That isn’t how type inference in Scala works; your mental model is too simple. Types aren’t inferred in a vacuum, they’re inferred w/r/t some expected type bounds, and those bounds come from context.
Consider the following interaction:
scala 2.13.1> trait SomeTrait
defined trait SomeTrait
scala 2.13.1> val a: SomeTrait = Option("foo").getOrElse("bar")
^
error: type mismatch;
found : String("bar")
required: SomeTrait
Look at the error closely and note where the caret is pointing.
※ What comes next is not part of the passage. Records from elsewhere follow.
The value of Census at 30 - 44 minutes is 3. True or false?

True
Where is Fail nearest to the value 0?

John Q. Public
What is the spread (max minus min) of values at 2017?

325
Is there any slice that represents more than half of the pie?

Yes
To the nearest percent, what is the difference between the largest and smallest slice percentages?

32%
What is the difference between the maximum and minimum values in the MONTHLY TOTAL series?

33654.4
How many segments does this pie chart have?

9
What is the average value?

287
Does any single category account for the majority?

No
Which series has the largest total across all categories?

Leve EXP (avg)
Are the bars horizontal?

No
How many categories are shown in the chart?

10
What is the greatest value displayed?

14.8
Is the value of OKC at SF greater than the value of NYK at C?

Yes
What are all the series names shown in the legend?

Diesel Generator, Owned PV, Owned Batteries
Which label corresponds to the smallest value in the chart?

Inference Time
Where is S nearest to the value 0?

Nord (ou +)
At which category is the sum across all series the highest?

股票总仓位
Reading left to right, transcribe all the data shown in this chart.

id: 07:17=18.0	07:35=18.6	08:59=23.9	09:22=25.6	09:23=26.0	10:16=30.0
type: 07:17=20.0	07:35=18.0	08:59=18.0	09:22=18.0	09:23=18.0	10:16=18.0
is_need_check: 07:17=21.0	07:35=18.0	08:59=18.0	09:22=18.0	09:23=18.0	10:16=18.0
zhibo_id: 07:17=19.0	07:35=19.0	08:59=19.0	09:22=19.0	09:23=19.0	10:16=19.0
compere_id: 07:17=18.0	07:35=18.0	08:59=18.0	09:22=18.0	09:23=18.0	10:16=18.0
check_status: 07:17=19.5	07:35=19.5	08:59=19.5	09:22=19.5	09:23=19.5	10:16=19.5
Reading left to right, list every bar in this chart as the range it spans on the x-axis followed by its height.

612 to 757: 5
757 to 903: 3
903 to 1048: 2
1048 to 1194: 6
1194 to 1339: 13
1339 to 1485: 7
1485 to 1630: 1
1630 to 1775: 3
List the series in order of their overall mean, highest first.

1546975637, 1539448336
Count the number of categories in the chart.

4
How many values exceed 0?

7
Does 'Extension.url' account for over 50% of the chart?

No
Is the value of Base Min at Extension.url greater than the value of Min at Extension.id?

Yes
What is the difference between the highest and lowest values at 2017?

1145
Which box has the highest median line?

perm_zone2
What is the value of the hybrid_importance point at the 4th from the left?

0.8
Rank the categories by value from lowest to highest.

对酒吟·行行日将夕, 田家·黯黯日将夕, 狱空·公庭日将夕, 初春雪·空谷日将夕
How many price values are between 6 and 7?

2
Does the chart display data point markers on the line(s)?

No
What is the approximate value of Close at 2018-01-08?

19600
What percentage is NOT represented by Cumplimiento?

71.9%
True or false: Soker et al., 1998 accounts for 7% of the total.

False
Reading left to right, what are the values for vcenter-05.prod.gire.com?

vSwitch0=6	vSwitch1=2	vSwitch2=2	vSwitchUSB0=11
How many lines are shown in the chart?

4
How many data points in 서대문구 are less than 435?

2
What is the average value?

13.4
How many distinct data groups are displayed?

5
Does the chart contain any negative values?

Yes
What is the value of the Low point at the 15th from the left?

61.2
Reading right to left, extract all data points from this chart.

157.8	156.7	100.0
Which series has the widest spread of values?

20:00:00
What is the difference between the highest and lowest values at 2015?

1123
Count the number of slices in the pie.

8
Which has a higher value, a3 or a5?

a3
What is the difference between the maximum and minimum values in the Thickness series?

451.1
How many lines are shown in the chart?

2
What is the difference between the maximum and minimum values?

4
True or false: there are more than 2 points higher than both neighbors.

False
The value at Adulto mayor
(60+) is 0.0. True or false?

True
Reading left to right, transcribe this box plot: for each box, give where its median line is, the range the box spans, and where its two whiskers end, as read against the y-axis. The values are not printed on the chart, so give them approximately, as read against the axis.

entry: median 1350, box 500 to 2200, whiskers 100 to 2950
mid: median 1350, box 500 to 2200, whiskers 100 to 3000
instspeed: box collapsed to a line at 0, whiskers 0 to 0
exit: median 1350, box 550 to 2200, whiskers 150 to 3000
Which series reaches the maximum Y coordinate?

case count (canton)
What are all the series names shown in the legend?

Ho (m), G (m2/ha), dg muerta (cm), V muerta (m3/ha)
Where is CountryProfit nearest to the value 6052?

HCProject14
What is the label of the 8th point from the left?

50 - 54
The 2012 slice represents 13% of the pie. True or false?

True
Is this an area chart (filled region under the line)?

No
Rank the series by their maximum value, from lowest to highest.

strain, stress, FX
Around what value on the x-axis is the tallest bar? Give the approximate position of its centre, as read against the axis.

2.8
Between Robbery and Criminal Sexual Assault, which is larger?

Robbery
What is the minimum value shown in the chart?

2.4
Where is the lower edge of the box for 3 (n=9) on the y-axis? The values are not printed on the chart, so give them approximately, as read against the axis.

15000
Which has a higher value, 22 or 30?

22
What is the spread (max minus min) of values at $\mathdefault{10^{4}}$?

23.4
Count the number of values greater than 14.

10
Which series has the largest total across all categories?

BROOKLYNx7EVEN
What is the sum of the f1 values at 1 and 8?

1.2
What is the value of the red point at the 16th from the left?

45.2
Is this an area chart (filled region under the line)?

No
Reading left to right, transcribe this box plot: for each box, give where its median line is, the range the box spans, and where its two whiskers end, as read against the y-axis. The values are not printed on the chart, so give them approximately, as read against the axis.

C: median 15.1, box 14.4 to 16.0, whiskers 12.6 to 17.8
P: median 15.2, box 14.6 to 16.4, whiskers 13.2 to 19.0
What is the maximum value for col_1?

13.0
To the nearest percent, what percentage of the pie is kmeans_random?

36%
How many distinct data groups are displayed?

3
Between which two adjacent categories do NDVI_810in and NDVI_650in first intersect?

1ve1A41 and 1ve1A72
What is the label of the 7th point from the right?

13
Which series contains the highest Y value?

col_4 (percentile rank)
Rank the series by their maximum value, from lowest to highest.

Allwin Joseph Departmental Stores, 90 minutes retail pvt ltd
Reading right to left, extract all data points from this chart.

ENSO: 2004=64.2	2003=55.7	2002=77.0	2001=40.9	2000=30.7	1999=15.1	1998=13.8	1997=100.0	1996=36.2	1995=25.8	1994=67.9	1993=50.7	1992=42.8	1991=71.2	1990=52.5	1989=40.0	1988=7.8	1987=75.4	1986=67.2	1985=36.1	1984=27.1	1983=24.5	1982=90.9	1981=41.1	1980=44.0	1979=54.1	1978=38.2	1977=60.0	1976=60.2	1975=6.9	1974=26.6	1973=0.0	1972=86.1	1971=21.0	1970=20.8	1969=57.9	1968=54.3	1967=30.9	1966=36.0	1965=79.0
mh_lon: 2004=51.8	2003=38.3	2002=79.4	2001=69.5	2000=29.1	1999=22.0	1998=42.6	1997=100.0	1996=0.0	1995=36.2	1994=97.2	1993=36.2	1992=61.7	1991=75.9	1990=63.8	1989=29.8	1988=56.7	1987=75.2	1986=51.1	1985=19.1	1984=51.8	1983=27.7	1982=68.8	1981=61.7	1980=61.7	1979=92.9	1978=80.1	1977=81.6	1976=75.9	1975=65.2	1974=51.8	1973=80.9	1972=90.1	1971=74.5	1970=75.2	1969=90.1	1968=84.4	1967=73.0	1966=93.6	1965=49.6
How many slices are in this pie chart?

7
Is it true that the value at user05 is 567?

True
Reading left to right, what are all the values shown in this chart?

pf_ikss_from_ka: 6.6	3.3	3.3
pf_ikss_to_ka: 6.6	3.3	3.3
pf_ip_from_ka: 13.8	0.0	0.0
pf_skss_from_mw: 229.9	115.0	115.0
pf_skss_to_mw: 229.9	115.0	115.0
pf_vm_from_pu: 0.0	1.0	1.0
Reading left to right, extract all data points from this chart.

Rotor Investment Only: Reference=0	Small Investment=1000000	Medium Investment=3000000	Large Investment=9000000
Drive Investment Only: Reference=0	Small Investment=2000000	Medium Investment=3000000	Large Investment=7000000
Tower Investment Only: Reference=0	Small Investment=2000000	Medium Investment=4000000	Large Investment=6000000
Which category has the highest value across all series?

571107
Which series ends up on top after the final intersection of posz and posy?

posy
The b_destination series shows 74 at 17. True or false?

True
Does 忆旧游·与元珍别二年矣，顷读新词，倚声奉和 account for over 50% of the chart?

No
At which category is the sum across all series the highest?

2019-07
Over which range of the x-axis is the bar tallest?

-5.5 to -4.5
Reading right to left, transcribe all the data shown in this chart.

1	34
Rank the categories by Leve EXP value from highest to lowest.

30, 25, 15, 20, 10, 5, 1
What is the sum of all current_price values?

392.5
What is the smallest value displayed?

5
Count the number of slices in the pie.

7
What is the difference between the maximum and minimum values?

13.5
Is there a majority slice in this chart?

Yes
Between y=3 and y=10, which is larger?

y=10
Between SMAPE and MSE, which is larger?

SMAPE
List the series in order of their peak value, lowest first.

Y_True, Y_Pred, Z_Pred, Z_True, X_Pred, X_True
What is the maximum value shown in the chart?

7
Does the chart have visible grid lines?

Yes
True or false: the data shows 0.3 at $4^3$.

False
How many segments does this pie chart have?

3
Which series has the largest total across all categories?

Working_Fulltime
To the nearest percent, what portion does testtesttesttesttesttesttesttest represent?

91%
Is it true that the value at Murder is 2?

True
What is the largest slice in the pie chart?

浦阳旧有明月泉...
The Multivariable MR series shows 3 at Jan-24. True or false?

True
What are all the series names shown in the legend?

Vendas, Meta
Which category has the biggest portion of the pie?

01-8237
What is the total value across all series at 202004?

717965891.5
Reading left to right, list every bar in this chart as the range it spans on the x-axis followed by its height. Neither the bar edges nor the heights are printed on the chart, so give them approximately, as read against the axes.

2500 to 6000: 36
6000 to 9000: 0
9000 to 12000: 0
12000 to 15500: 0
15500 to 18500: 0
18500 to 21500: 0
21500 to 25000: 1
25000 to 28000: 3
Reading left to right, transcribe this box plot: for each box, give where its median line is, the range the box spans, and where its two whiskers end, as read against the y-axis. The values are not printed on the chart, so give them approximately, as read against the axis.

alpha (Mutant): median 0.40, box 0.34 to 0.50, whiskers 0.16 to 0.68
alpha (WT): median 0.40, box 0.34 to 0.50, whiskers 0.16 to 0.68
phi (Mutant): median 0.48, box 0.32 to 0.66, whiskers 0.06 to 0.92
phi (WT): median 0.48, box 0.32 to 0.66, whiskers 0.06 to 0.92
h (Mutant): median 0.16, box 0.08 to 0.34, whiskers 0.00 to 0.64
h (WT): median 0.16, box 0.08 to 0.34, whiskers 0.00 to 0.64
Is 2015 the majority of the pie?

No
It isn’t saying the result of getOrElse
is the wrong type, it’s saying "bar"
is the wrong type! What’s happening here? Well, when the getOrElse
call is being typechecked, the expected type of the call is SomeTrait
— that’s coming from the left-hand-side. The only way that’s going to work is if B
is some type compatible with SomeTrait
— perhaps SomeTrait
itself. So the typechecker says to itself, “B now has an upper bound of SomeTrait”. With that information in mind, tries to type check the argument to getOrElse
. That argument doesn’t conform to B
's bounds, hence the error above.
I worked through this simpler example because it shows what I mean by an “expected type” guiding type inference, and proves that it’s happening, because if it weren’t, the error would be different.
OK, that’s enough for one post. I haven’t actually worked out where Object
is coming from in your full example. I may have accidentally given the impression that I have the answer all worked out already. But I don’t, I’m exploring this with you and Luis a piece at time.